No quadrante analítico (Racional x Intelectual), as decisões são baseadas em levantamento de dados, análise de fatos e observações quantitativas. O processo decisório é lógico, técnico, factual e crítico. No quadrante prático (Racional x Instintivo), as decisões são baseadas em detalhes, orientações, procedimentos e organização. O processo decisório é planejado, estruturado, seguro e organizado.
Ainda de acordo com os conceitos de Herrmann, no quadrante experimental (Intuitivo x Intelectual), as decisões são tomadas com base em premissas, desafios, sínteses e soluções criativas. O processo decisório é holístico, inovador, interativo e conceitual. Já no quadrante relacional (Intuitivo x Instintivo), as decisões são tomadas com base em interações, sensações, sentimentos e emoções.

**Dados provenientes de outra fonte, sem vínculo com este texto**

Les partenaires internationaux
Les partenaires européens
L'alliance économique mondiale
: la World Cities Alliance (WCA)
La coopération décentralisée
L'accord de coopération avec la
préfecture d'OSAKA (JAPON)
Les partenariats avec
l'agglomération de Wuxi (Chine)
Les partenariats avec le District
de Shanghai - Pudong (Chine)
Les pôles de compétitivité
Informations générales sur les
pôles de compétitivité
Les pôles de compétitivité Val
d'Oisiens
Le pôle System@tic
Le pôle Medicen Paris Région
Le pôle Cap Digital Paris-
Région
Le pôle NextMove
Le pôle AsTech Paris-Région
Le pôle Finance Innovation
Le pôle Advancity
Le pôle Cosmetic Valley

O processo decisório é emocional, intuitivo, sentimental e sensorial.
Assim, há que se levar em conta que as pessoas não farão suas escolhas sobre como se deslocar da origem ao destino das viagens somente com base nas características e vantagens oferecidas pelas tecnologias disponíveis. O processo mental utilizado para a tomada de decisões sofre influências diversas e se apoia em parâmetros que estão ligados à forma como o indivíduo lida com as questões racionais, intelectuais, instintivas e intuitivas, exatamente como definiu Ned Herrmann.
O momento que se aproxima será, sem sombra de dúvidas, repleto de novos princípios, de novos conceitos e de novas práticas que demandarão também novas respostas para questões que não estão ainda totalmente formuladas ou reformuladas. Mas, essas grandes mudanças devem representar, certamente, novas exigências por parte dos clientes e usuários e novos desafios na prestação dos serviços de transporte coletivo de passageiros, seja para os órgãos de gestão ou para as empresas operadoras.

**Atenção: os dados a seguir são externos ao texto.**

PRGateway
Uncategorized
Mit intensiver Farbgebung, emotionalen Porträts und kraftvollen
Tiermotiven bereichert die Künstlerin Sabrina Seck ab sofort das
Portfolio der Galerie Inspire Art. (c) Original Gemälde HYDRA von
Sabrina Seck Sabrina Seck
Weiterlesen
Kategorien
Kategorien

*Francisco Christovam é presidente do Sindicato das Empresas de Transporte Coletivo Urbano de Passageiros de São Paulo (SPUrbanuss) e, também, membro da Federação das Empresas de Transportes de Passageiros do Estado de São Paulo (FETPESP), da Associação Nacional de Transportes Públicos (ANTP), do Conselho Diretor da Associação Nacional das Empresas de Transportes Urbanos (NTU), da Confederação Nacional dos Transportes (CNT) e do Conselho Consultivo do Instituto de Engenharia.